For a long time I have suspected that there is a fundamental problem with Capitalism. My conclusion of the years is that like any other system it has it's advantages and disadvantages. Nothing is ever perfect. We can't live without it, but at the same time we find it has it's inevitable problems.
The real question to me is whether capitalism is sustainable in the very long term? Imagine if life expectancy could be boosted significantly and the pensionable age was lifted to 175 years. Would we want to change the current rules or unspoken guidelines between what's okay and what isn't?
One of my little pet fears is that capitalism in it's current guise drives unsustainable behaviour.
The problem with Capitalism is that it drives decision making based on making profit and practically nothing else. The philosophical and moral reasons for doing things become overwhelmed by the profit motive, or at the bottom of the inequality pyramid, by the essential need to survive in a system that threatens people's very livelihoods and survival. Injustices and imbalances are sometimes addressed by financial mechanisms, the best example being the cap and trade system, which was first successfully used to reduce sulphur dioxide emissions to atmosphere (which was causing acid rain).
I have reasons to believe that the link between the environment and capitalist costing models is fundamentally wrong. The continued increase in greenhouse gas emissions is a testament to this. Mechanisms like CDM and carbon trading have been put in place in an attempt to start addressing the problem but the mechanisms are too simplistic and not adequately cross linked to all the elements of Capitalism that come into contact with the environment.
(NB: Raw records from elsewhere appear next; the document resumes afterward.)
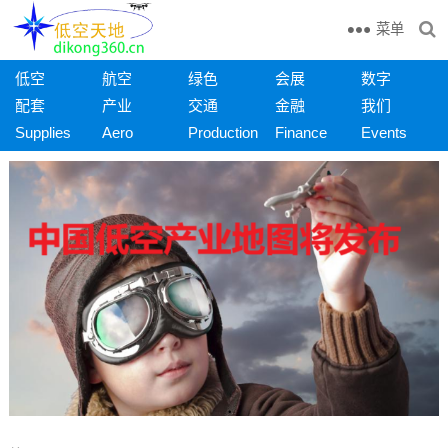
菜单
低空
航空
绿色
会展
数字
配套
产业
交通
金融
我们
Supplies
Aero
Production
Finance
Events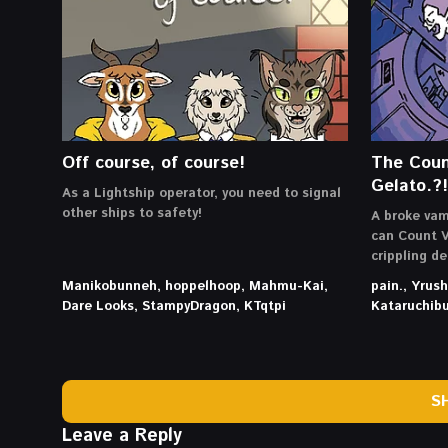
Off course, of course!
The Coun
Gelato.?!
As a Lightship operator, you need to signal
other ships to safety!
A broke vam
can Count V
crippling d
Manikobunneh, hoppelhoop, Mahmu-Kai,
pain., Yrus
Dare Looks, StampyDragon, KTqtpi
Kataruchib
S
Leave a Reply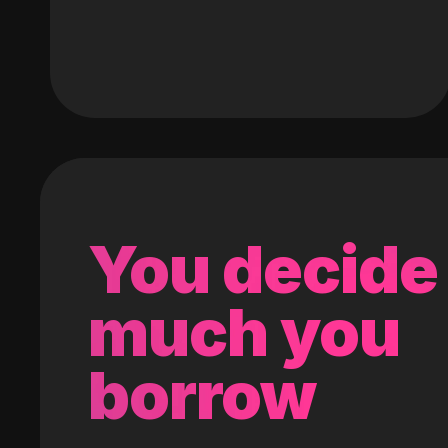
You decide
much you
borrow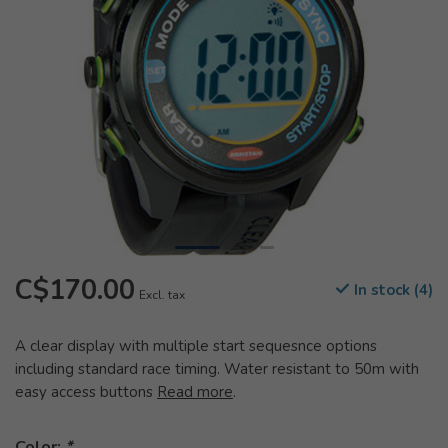
C$170.00
In stock (4)
Excl. tax
A clear display with multiple start sequesnce options
including standard race timing. Water resistant to 50m with
easy access buttons
Read more
.
Color:
*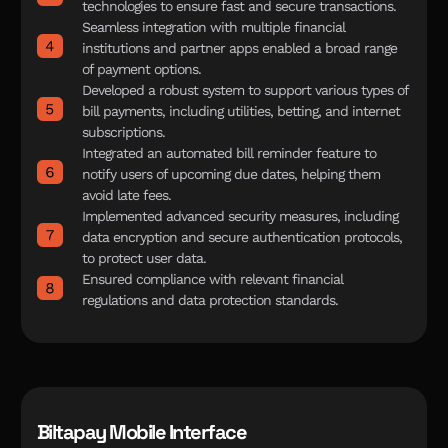
technologies to ensure fast and secure transactions.
Seamless integration with multiple financial
institutions and partner apps enabled a broad range
of payment options.
Developed a robust system to support various types of
bill payments, including utilities, betting, and internet
subscriptions.
Integrated an automated bill reminder feature to
notify users of upcoming due dates, helping them
avoid late fees.
Implemented advanced security measures, including
data encryption and secure authentication protocols,
to protect user data.
Ensured compliance with relevant financial
regulations and data protection standards.
Biltapay Mobile Interface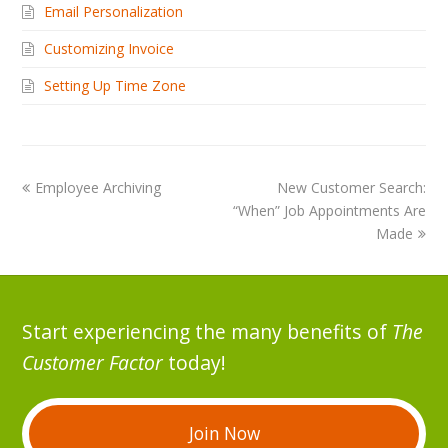
Email Personalization
Customizing Invoice
Setting Up Time Zone
Employee Archiving
New Customer Search:
“When” Job Appointments Are
Made
Start experiencing the many benefits of
The
Customer Factor
today!
Join Now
The most significant problem is that the true value of environmental services are not built into the costs of goods and services that take them for granted. Examples like the work that bees do for us to pollinate our food. The work that algae and bacteria do to help us clean our water. The work that trees do to recycle carbon dioxide and regenerate oxygen. The value of biodiversity is not fully understood and is certainly not valued in Capitalism.
I use the term Capitalism synonymously with economics, in the hope that those who are fastidious about semantics will forgive me for the general references to anything that involves money, cash, credit, debt etc.
I will elaborate more on this in the days and months ahead.